EXERCISE DIRECTIONS
Return, exactly and in full, the lines of the records below starting at the one with "3.2 Project management 6" and ending at the one with "6 BARRIERS TO COMMERCIALISATION 12", and no other lines.

(Extracted page text data)
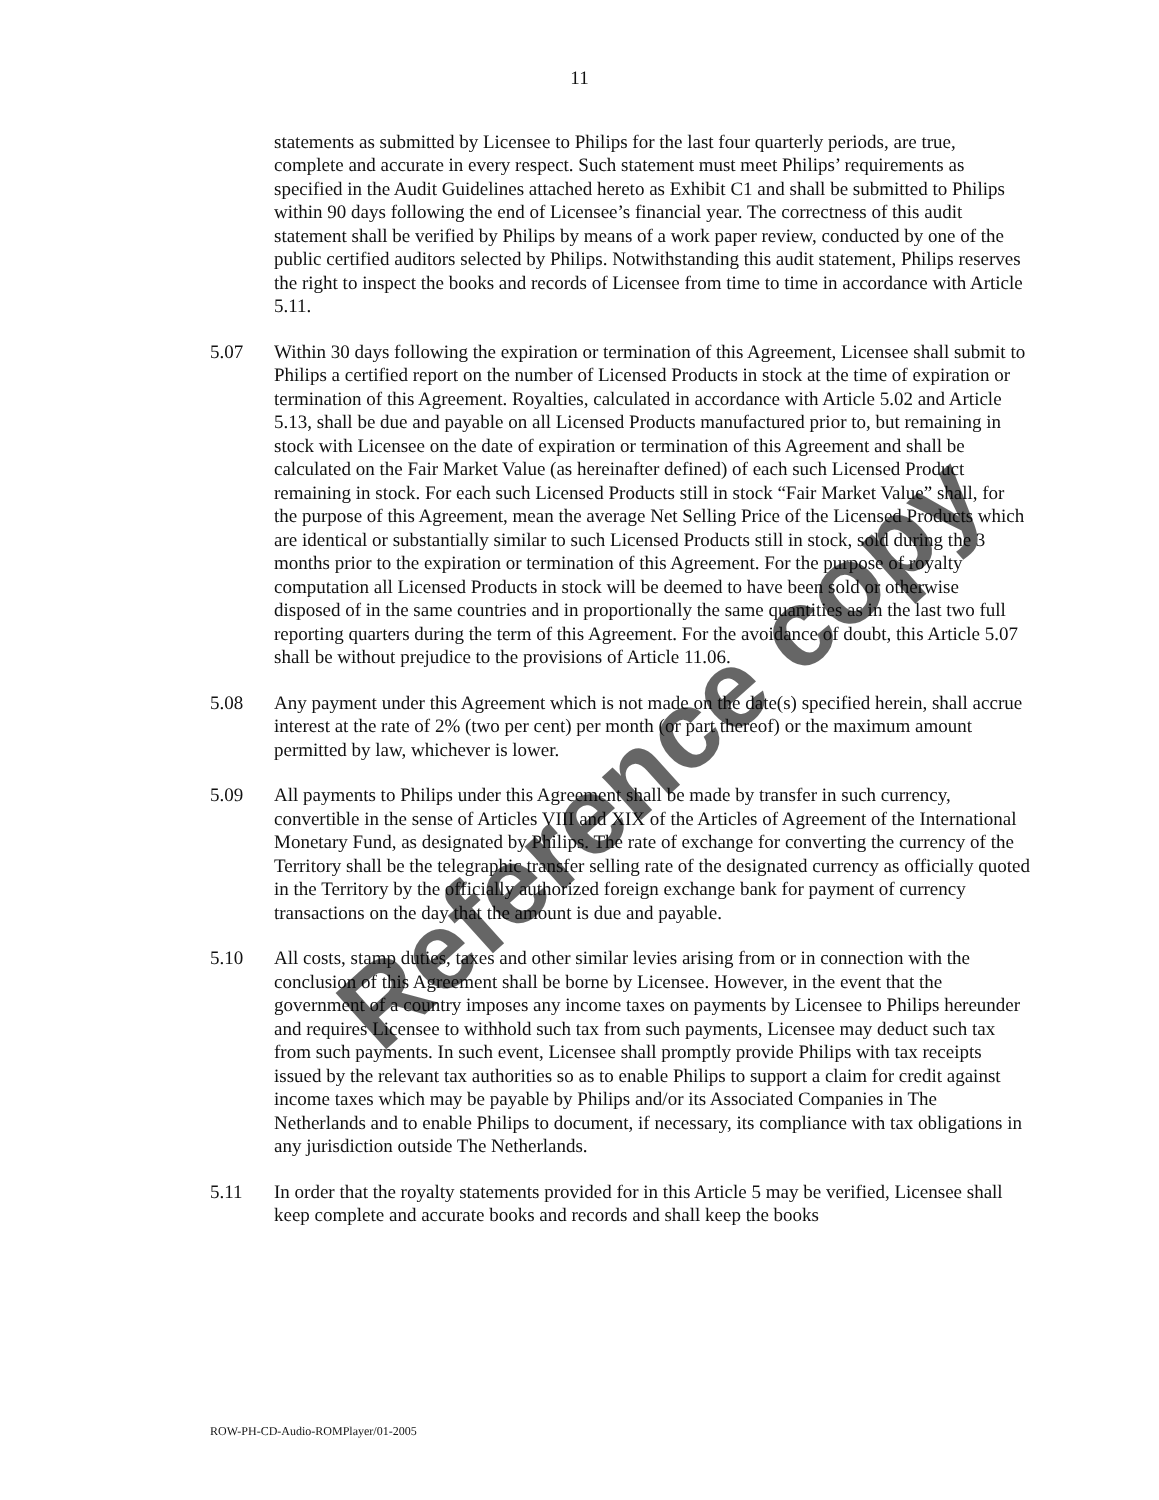11
statements as submitted by Licensee to Philips for the last four quarterly periods, are true, complete and accurate in every respect. Such statement must meet Philips’ requirements as specified in the Audit Guidelines attached hereto as Exhibit C1 and shall be submitted to Philips within 90 days following the end of Licensee’s financial year. The correctness of this audit statement shall be verified by Philips by means of a work paper review, conducted by one of the public certified auditors selected by Philips. Notwithstanding this audit statement, Philips reserves the right to inspect the books and records of Licensee from time to time in accordance with Article 5.11.
5.07 Within 30 days following the expiration or termination of this Agreement, Licensee shall submit to Philips a certified report on the number of Licensed Products in stock at the time of expiration or termination of this Agreement. Royalties, calculated in accordance with Article 5.02 and Article 5.13, shall be due and payable on all Licensed Products manufactured prior to, but remaining in stock with Licensee on the date of expiration or termination of this Agreement and shall be calculated on the Fair Market Value (as hereinafter defined) of each such Licensed Product remaining in stock. For each such Licensed Products still in stock “Fair Market Value” shall, for the purpose of this Agreement, mean the average Net Selling Price of the Licensed Products which are identical or substantially similar to such Licensed Products still in stock, sold during the 3 months prior to the expiration or termination of this Agreement. For the purpose of royalty computation all Licensed Products in stock will be deemed to have been sold or otherwise disposed of in the same countries and in proportionally the same quantities as in the last two full reporting quarters during the term of this Agreement. For the avoidance of doubt, this Article 5.07 shall be without prejudice to the provisions of Article 11.06.
5.08 Any payment under this Agreement which is not made on the date(s) specified herein, shall accrue interest at the rate of 2% (two per cent) per month (or part thereof) or the maximum amount permitted by law, whichever is lower.
5.09 All payments to Philips under this Agreement shall be made by transfer in such currency, convertible in the sense of Articles VIII and XIX of the Articles of Agreement of the International Monetary Fund, as designated by Philips. The rate of exchange for converting the currency of the Territory shall be the telegraphic transfer selling rate of the designated currency as officially quoted in the Territory by the officially authorized foreign exchange bank for payment of currency transactions on the day that the amount is due and payable.
5.10 All costs, stamp duties, taxes and other similar levies arising from or in connection with the conclusion of this Agreement shall be borne by Licensee. However, in the event that the government of a country imposes any income taxes on payments by Licensee to Philips hereunder and requires Licensee to withhold such tax from such payments, Licensee may deduct such tax from such payments. In such event, Licensee shall promptly provide Philips with tax receipts issued by the relevant tax authorities so as to enable Philips to support a claim for credit against income taxes which may be payable by Philips and/or its Associated Companies in The Netherlands and to enable Philips to document, if necessary, its compliance with tax obligations in any jurisdiction outside The Netherlands.
5.11 In order that the royalty statements provided for in this Article 5 may be verified, Licensee shall keep complete and accurate books and records and shall keep the books
Reference copy
ROW-PH-CD-Audio-ROMPlayer/01-2005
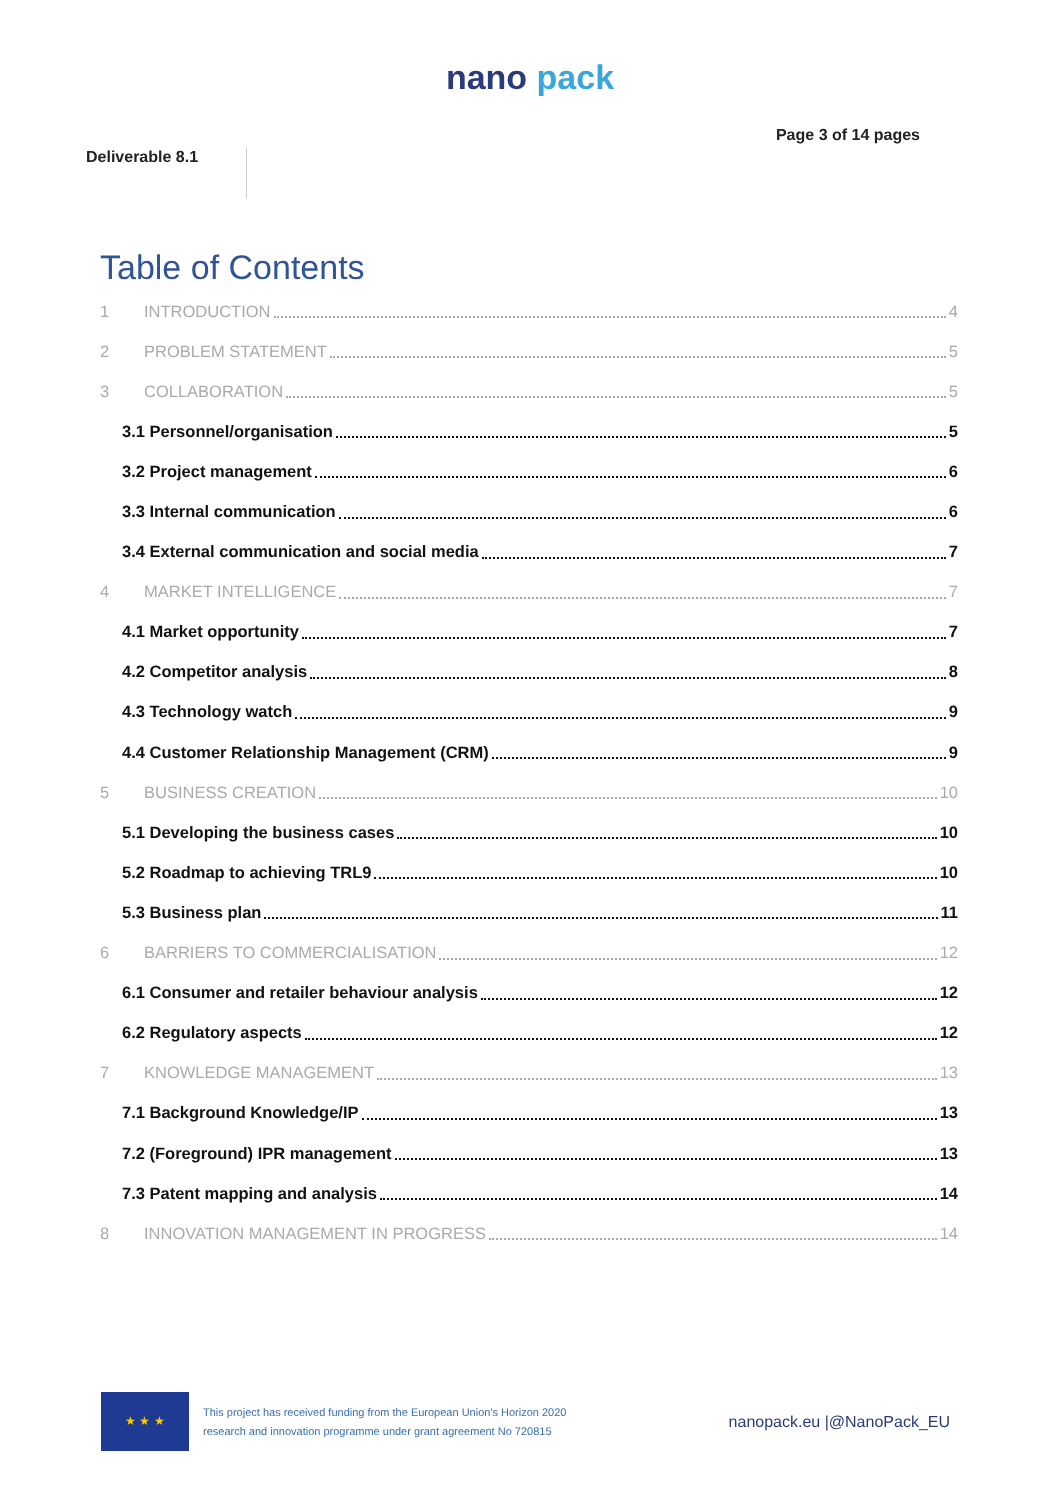nano pack
Deliverable 8.1
Page 3 of 14 pages
Table of Contents
1 INTRODUCTION 4
2 PROBLEM STATEMENT 5
3 COLLABORATION 5
3.1 Personnel/organisation 5
3.2 Project management 6
3.3 Internal communication 6
3.4 External communication and social media 7
4 MARKET INTELLIGENCE 7
4.1 Market opportunity 7
4.2 Competitor analysis 8
4.3 Technology watch 9
4.4 Customer Relationship Management (CRM) 9
5 BUSINESS CREATION 10
5.1 Developing the business cases 10
5.2 Roadmap to achieving TRL9 10
5.3 Business plan 11
6 BARRIERS TO COMMERCIALISATION 12
6.1 Consumer and retailer behaviour analysis 12
6.2 Regulatory aspects 12
7 KNOWLEDGE MANAGEMENT 13
7.1 Background Knowledge/IP 13
7.2 (Foreground) IPR management 13
7.3 Patent mapping and analysis 14
8 INNOVATION MANAGEMENT IN PROGRESS 14
★ ★ ★
This project has received funding from the European Union's Horizon 2020
research and innovation programme under grant agreement No 720815
nanopack.eu |@NanoPack_EU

SOLUTION TO THIS TASK
3.2 Project management 6
3.3 Internal communication 6
3.4 External communication and social media 7
4 MARKET INTELLIGENCE 7
4.1 Market opportunity 7
4.2 Competitor analysis 8
4.3 Technology watch 9
4.4 Customer Relationship Management (CRM) 9
5 BUSINESS CREATION 10
5.1 Developing the business cases 10
5.2 Roadmap to achieving TRL9 10
5.3 Business plan 11
6 BARRIERS TO COMMERCIALISATION 12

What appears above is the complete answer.